**HOW TO COMPLETE THIS TASK**
Word for word, restate the lines from the top of the records below through the line with "X86800000Y-30600000D01*", both included, with no pictures in the result.
[Start of Attachment]
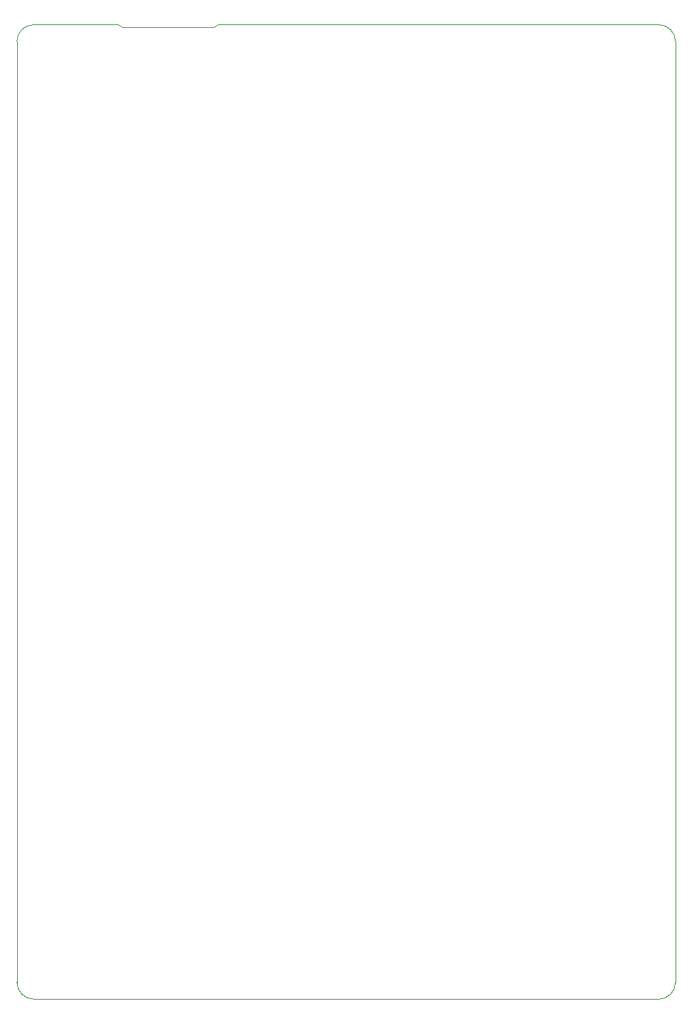
<source format=gbr>
%TF.GenerationSoftware,KiCad,Pcbnew,(5.99.0-9544-g366189b864)*%
%TF.CreationDate,2021-04-16T00:10:41-04:00*%
%TF.ProjectId,kipad,6b697061-642e-46b6-9963-61645f706362,A*%
%TF.SameCoordinates,Original*%
%TF.FileFunction,Profile,NP*%
%FSLAX46Y46*%
G04 Gerber Fmt 4.6, Leading zero omitted, Abs format (unit mm)*
G04 Created by KiCad (PCBNEW (5.99.0-9544-g366189b864)) date 2021-04-16 00:10:41*
%MOMM*%
%LPD*%
G01*
G04 APERTURE LIST*
%TA.AperFunction,Profile*%
%ADD10C,0.100000*%
%TD*%
G04 APERTURE END LIST*
D10*
X86800000Y-30600000D02*
X139000000Y-30614214D01*
X86300000Y-30900000D02*
X86800000Y-30600000D01*
X75500000Y-30900000D02*
X86300000Y-30900000D01*
X75000000Y-30600000D02*
X75500000Y-30900000D01*
X65000000Y-30614214D02*
X75000000Y-30600000D01*
X139000000Y-146000000D02*
X65000000Y-146000000D01*
X141000000Y-32614214D02*
X141000000Y-144000000D01*
X63000000Y-144000000D02*
X63000000Y-32614214D01*
X63000000Y-144000000D02*
G75*
G03*
X65000000Y-146000000I2000000J0D01*
G01*
X141000000Y-144000000D02*
G75*
G02*
X139000000Y-146000000I-2000000J0D01*
G01*
X139000000Y-30614214D02*
G75*
G02*
X141000000Y-32614214I0J-2000000D01*
G01*
X63000000Y-32614214D02*
G75*
G02*
X65000000Y-30614214I2000000J0D01*
G01*
M02*

</source>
[End of Attachment]
**RESULT**
<source format=gbr>
%TF.GenerationSoftware,KiCad,Pcbnew,(5.99.0-9544-g366189b864)*%
%TF.CreationDate,2021-04-16T00:10:41-04:00*%
%TF.ProjectId,kipad,6b697061-642e-46b6-9963-61645f706362,A*%
%TF.SameCoordinates,Original*%
%TF.FileFunction,Profile,NP*%
%FSLAX46Y46*%
G04 Gerber Fmt 4.6, Leading zero omitted, Abs format (unit mm)*
G04 Created by KiCad (PCBNEW (5.99.0-9544-g366189b864)) date 2021-04-16 00:10:41*
%MOMM*%
%LPD*%
G01*
G04 APERTURE LIST*
%TA.AperFunction,Profile*%
%ADD10C,0.100000*%
%TD*%
G04 APERTURE END LIST*
D10*
X86800000Y-30600000D02*
X139000000Y-30614214D01*
X86300000Y-30900000D02*
X86800000Y-30600000D01*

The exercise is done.